Records from an annotation dataset:
────────────────
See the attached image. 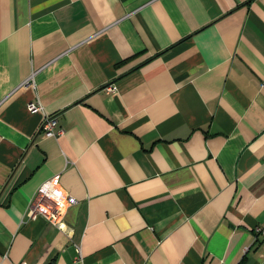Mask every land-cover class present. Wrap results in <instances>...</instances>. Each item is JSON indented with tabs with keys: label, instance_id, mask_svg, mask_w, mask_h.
Segmentation results:
<instances>
[{
	"label": "crops",
	"instance_id": "obj_1",
	"mask_svg": "<svg viewBox=\"0 0 264 264\" xmlns=\"http://www.w3.org/2000/svg\"><path fill=\"white\" fill-rule=\"evenodd\" d=\"M257 226L264 0H0V264H264Z\"/></svg>",
	"mask_w": 264,
	"mask_h": 264
},
{
	"label": "built area",
	"instance_id": "obj_2",
	"mask_svg": "<svg viewBox=\"0 0 264 264\" xmlns=\"http://www.w3.org/2000/svg\"><path fill=\"white\" fill-rule=\"evenodd\" d=\"M110 90V87H106ZM28 111H34L38 109V106L33 102H29L26 105ZM56 120L54 117L44 118L40 125L39 130L46 136H53L58 134L59 130L54 131ZM76 203V199L62 191L57 185L56 176L41 183L31 196L26 211V217L33 219L35 217L43 218L48 224L61 228L63 225V213L71 205ZM255 232L264 237V228L255 227ZM20 264H25L21 262Z\"/></svg>",
	"mask_w": 264,
	"mask_h": 264
},
{
	"label": "trees",
	"instance_id": "obj_3",
	"mask_svg": "<svg viewBox=\"0 0 264 264\" xmlns=\"http://www.w3.org/2000/svg\"><path fill=\"white\" fill-rule=\"evenodd\" d=\"M253 234H258L257 232H255L254 230H252ZM244 256L239 260V262L237 264H241L242 260H243Z\"/></svg>",
	"mask_w": 264,
	"mask_h": 264
}]
</instances>
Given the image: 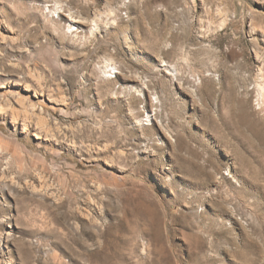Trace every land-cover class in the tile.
Returning a JSON list of instances; mask_svg holds the SVG:
<instances>
[{
	"label": "rangeland",
	"instance_id": "rangeland-1",
	"mask_svg": "<svg viewBox=\"0 0 264 264\" xmlns=\"http://www.w3.org/2000/svg\"><path fill=\"white\" fill-rule=\"evenodd\" d=\"M0 264H264V0H0Z\"/></svg>",
	"mask_w": 264,
	"mask_h": 264
},
{
	"label": "bare ground",
	"instance_id": "bare-ground-1",
	"mask_svg": "<svg viewBox=\"0 0 264 264\" xmlns=\"http://www.w3.org/2000/svg\"><path fill=\"white\" fill-rule=\"evenodd\" d=\"M71 22H73V21H71ZM74 23H76L75 21H74ZM109 67V66H108Z\"/></svg>",
	"mask_w": 264,
	"mask_h": 264
}]
</instances>
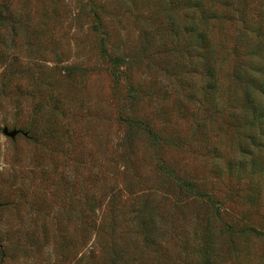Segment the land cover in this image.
Wrapping results in <instances>:
<instances>
[{"label": "rangeland", "instance_id": "1", "mask_svg": "<svg viewBox=\"0 0 264 264\" xmlns=\"http://www.w3.org/2000/svg\"><path fill=\"white\" fill-rule=\"evenodd\" d=\"M0 264H264V0H0Z\"/></svg>", "mask_w": 264, "mask_h": 264}, {"label": "water", "instance_id": "2", "mask_svg": "<svg viewBox=\"0 0 264 264\" xmlns=\"http://www.w3.org/2000/svg\"><path fill=\"white\" fill-rule=\"evenodd\" d=\"M3 132L6 135H8V136H10L12 138H15L19 133H22L25 136H28V134H29L27 131H22V130H19V129H12V130H10L8 127H4L3 128Z\"/></svg>", "mask_w": 264, "mask_h": 264}]
</instances>
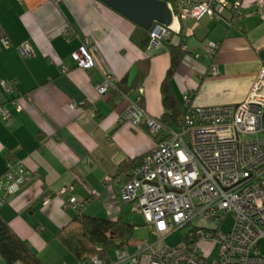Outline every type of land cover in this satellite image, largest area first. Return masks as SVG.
<instances>
[{"label": "crops", "instance_id": "obj_1", "mask_svg": "<svg viewBox=\"0 0 264 264\" xmlns=\"http://www.w3.org/2000/svg\"><path fill=\"white\" fill-rule=\"evenodd\" d=\"M241 6L240 18L227 10L217 21L203 17L174 23L170 44L181 45L184 58L170 83L182 111L241 103L264 67V0H241ZM135 29L99 0H0V105L10 113L8 122L0 116V177L7 163L32 173L0 206V217L41 264L79 263L56 237L79 214L56 196L62 188H70L79 202L89 200L80 214L132 223L131 207L119 196L130 170L120 165L144 157L157 139L144 125L133 128L123 122L127 102L112 103L110 92L99 95L95 86L105 76L114 86L123 79L130 84L135 63L148 59V74L140 86L142 109L151 118L165 113L161 84L171 57L166 50L139 49L130 40ZM85 42L96 62L90 70L71 58ZM209 42L218 45L212 60L206 57ZM23 44L31 47L29 57L18 52ZM194 54L200 59H193ZM4 83H13L20 96L7 95ZM180 125L164 123L172 131ZM106 177H113L107 186ZM94 192L96 199L91 198ZM143 226L148 239L140 243L149 242L152 234L144 221ZM132 241L130 253L136 250Z\"/></svg>", "mask_w": 264, "mask_h": 264}, {"label": "built area", "instance_id": "obj_2", "mask_svg": "<svg viewBox=\"0 0 264 264\" xmlns=\"http://www.w3.org/2000/svg\"><path fill=\"white\" fill-rule=\"evenodd\" d=\"M168 5L173 23L198 22L203 17L217 21L227 10L234 18L242 16L241 0H206L198 4L178 1L176 12ZM172 33V25L153 24L148 31L147 49L160 50L163 42L171 40ZM2 43L9 45L6 39ZM217 49L216 43H207L206 57L214 59ZM18 52L26 57L32 54L28 44L18 47ZM71 58L86 70L96 66L87 42ZM193 59H200L199 54H194ZM67 71L63 66L62 72ZM210 73L215 75V69L211 68ZM2 87L7 95L16 94L13 83ZM114 88L109 76L95 86L99 95ZM141 93L138 88L135 99L121 95L115 104L127 102L121 120L133 128L144 125L157 142L131 169L119 196L122 204L130 205L131 212L142 217L158 240L155 245L142 242L132 253L127 248L116 251L111 264H264V256L258 254L259 242L264 240V67L244 101L189 106L177 131L166 129L161 121L145 114L140 105ZM11 102L21 110L17 99ZM0 116L5 122L10 120V113L1 105ZM31 177L25 168L7 163L0 177V206ZM112 181L113 177H106L104 185ZM56 196L64 207L77 212L89 201H77L70 188L60 189ZM98 196L94 192L91 198ZM43 204H47V198ZM228 217L232 224L225 230ZM189 226L178 246L164 245L166 236ZM216 247L218 257L212 260ZM78 264L103 263L94 256Z\"/></svg>", "mask_w": 264, "mask_h": 264}, {"label": "trees", "instance_id": "obj_3", "mask_svg": "<svg viewBox=\"0 0 264 264\" xmlns=\"http://www.w3.org/2000/svg\"><path fill=\"white\" fill-rule=\"evenodd\" d=\"M169 3L176 12L178 1L193 4L203 3L206 0H164ZM174 33L171 34V37ZM130 40L142 51H146L149 45V34L136 26L130 36ZM160 50H166L170 57V66L161 84L162 105L165 113L156 118L164 123L168 121L183 124L186 110L182 111L171 88V78L176 72L184 52L181 45H171L170 40L163 42ZM149 70L148 59L135 63V76L129 84L123 79L114 89L110 91L112 103L121 98V95L135 94L140 88ZM142 102V97H141ZM141 105V103H140ZM142 107V105H141ZM180 125V126H181ZM155 138V137H154ZM143 157L128 164H121V168L130 170L140 164ZM81 212V211H80ZM76 216L60 233L57 234L58 241L62 246L72 253L79 262H85L96 256L103 264L112 263L110 253L125 250L131 244L134 237L135 225L125 223L119 219L109 220L104 218L90 217L80 214ZM0 261L3 264H41L37 256L0 217Z\"/></svg>", "mask_w": 264, "mask_h": 264}, {"label": "water", "instance_id": "obj_4", "mask_svg": "<svg viewBox=\"0 0 264 264\" xmlns=\"http://www.w3.org/2000/svg\"><path fill=\"white\" fill-rule=\"evenodd\" d=\"M137 27L149 31L155 23L173 24L172 11L164 0H99Z\"/></svg>", "mask_w": 264, "mask_h": 264}, {"label": "rangeland", "instance_id": "obj_5", "mask_svg": "<svg viewBox=\"0 0 264 264\" xmlns=\"http://www.w3.org/2000/svg\"><path fill=\"white\" fill-rule=\"evenodd\" d=\"M172 8V6H171ZM132 220V224L136 225V229L134 232V239L132 241L133 246H137L140 244L141 241L147 240L148 239V232L146 230V228L143 226V219L140 215L137 214H132V212L130 213L129 216ZM226 222L228 223V225L225 227V230L231 227V219L228 217L226 219ZM196 224V220L193 221L192 225ZM190 229V226L187 228H184L183 230H181L180 232L177 233H172L170 235H168L165 240H164V245L170 248H174L176 246H178L183 239V235L186 234ZM150 244L152 245V243L157 242L158 238L155 234H151L150 235ZM132 249H134V247H132ZM258 254L261 256H264V240H261L259 242V246H258ZM113 255V253H110V255ZM218 257V247H216L213 251V256H212V260L217 259Z\"/></svg>", "mask_w": 264, "mask_h": 264}, {"label": "bare ground", "instance_id": "obj_6", "mask_svg": "<svg viewBox=\"0 0 264 264\" xmlns=\"http://www.w3.org/2000/svg\"><path fill=\"white\" fill-rule=\"evenodd\" d=\"M174 25H175V24L173 23V24H172V27H173V28L175 27Z\"/></svg>", "mask_w": 264, "mask_h": 264}]
</instances>
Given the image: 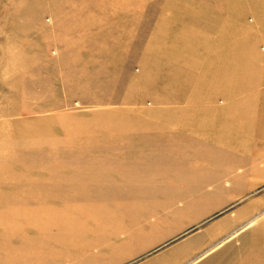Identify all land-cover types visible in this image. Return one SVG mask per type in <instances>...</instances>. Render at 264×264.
I'll list each match as a JSON object with an SVG mask.
<instances>
[{
	"label": "rangeland",
	"instance_id": "obj_1",
	"mask_svg": "<svg viewBox=\"0 0 264 264\" xmlns=\"http://www.w3.org/2000/svg\"><path fill=\"white\" fill-rule=\"evenodd\" d=\"M144 1L220 2V24L214 27L222 36L221 53L206 55L203 61L195 55L191 61L194 70L189 71L140 69L141 25L151 23L153 15L139 21L138 13L156 11L140 8ZM257 2L0 0V211L43 209L48 198L85 188L97 177L91 168L94 163L111 160L105 150L108 146L118 140L123 143L130 130L155 132L154 125L142 127L129 115L171 112L155 102L170 101L174 92H181L180 85L210 82L235 86L240 81V69L254 66L246 51L264 49V9H258L264 8V0ZM128 13L132 45L130 50H123L118 41L122 33L114 23L127 18ZM175 22L161 21L156 31L165 37ZM98 24L100 32L108 27V34H92ZM159 49L150 50L154 64L172 59L168 48ZM112 61L118 65L112 66ZM243 79L250 82L252 78ZM230 111L238 112L237 106L233 104ZM241 112L248 113L249 109L244 107ZM154 135L145 138L146 144H155ZM125 158L120 155L118 159ZM191 186L200 190L188 194V199L179 192L178 216L172 219L170 229L197 221L128 264L169 245L153 259L175 255L189 235L208 227L218 230L239 214L241 221L231 232L214 240L210 249L192 258L190 264H264V184L230 201L208 200L213 188L220 186ZM205 212L208 214L199 218ZM171 231L150 235L146 241H158Z\"/></svg>",
	"mask_w": 264,
	"mask_h": 264
},
{
	"label": "crops",
	"instance_id": "obj_2",
	"mask_svg": "<svg viewBox=\"0 0 264 264\" xmlns=\"http://www.w3.org/2000/svg\"><path fill=\"white\" fill-rule=\"evenodd\" d=\"M221 7L220 2L210 1L142 2L140 8L156 11L138 13L139 21L153 15L148 18L151 23L138 24L143 26L138 41L140 69L189 71L194 70L191 61L195 55L201 56L202 61L206 55H219L222 36L214 25L220 24ZM192 16L196 18L190 21ZM130 18L129 15L127 21L114 23L122 33L118 41L123 50H130L132 45L131 25L127 24L131 23ZM174 20L177 24L168 30L169 35L164 37L156 31L159 22ZM100 29L98 24L91 33ZM108 32L107 27L100 33ZM161 47L168 48L167 53L173 57L157 65L150 50ZM262 51H246L254 66L240 69V81L233 87L185 83L170 101H154L156 106L171 112L129 115L142 127L154 125L155 132L130 130L123 143L118 140L108 146L105 150L111 160L94 163L91 168L97 177L90 179L85 188L54 195L43 209L0 211V264H128L197 221L170 229L172 219L178 216L175 211L179 208L176 204L180 191L188 199V194L200 190L191 185H205L207 189L220 186L213 188L208 200L230 201L264 184ZM112 62V66L118 65ZM246 76H251L250 82L244 81ZM233 104L238 108L236 113L230 111ZM244 107L248 113L241 112ZM151 134L156 139L155 144L149 145L145 138ZM100 150L103 148H96ZM120 155L126 158L120 160ZM133 155L135 158H128ZM89 207L92 209L87 211L85 208ZM240 216L226 220L218 230L208 227L189 235L175 255L168 253L153 259L169 245L133 264H190L192 258L208 251L214 240L231 232L234 224L241 221ZM163 231L171 233L158 241H146L150 235ZM136 248L141 251H134Z\"/></svg>",
	"mask_w": 264,
	"mask_h": 264
}]
</instances>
────────────────
Report each line of the entries above that contains the word "list", and copy every such line in full.

Returning a JSON list of instances; mask_svg holds the SVG:
I'll list each match as a JSON object with an SVG mask.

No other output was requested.